**Aim of the task:** Your output must hold every entry exactly as written and none of the pictures.

(Data extracted from a collection)
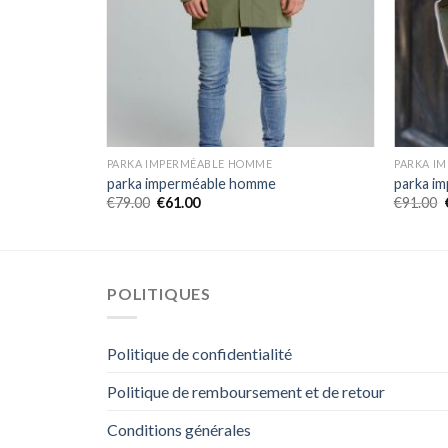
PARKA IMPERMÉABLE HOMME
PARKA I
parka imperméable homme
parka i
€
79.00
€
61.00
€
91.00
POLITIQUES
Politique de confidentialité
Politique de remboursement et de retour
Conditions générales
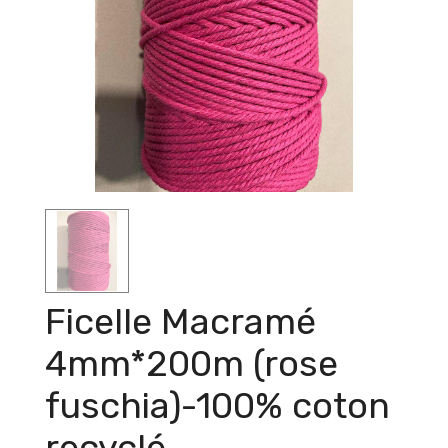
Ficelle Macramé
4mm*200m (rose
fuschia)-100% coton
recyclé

**Response:**
PARKA IMPERMÉABLE HOMME
PARKA I
parka imperméable homme
parka i
€
79.00
€
61.00
€
91.00
POLITIQUES
Politique de confidentialité
Politique de remboursement et de retour
Conditions générales
Ficelle Macramé
4mm*200m (rose
fuschia)-100% coton
recyclé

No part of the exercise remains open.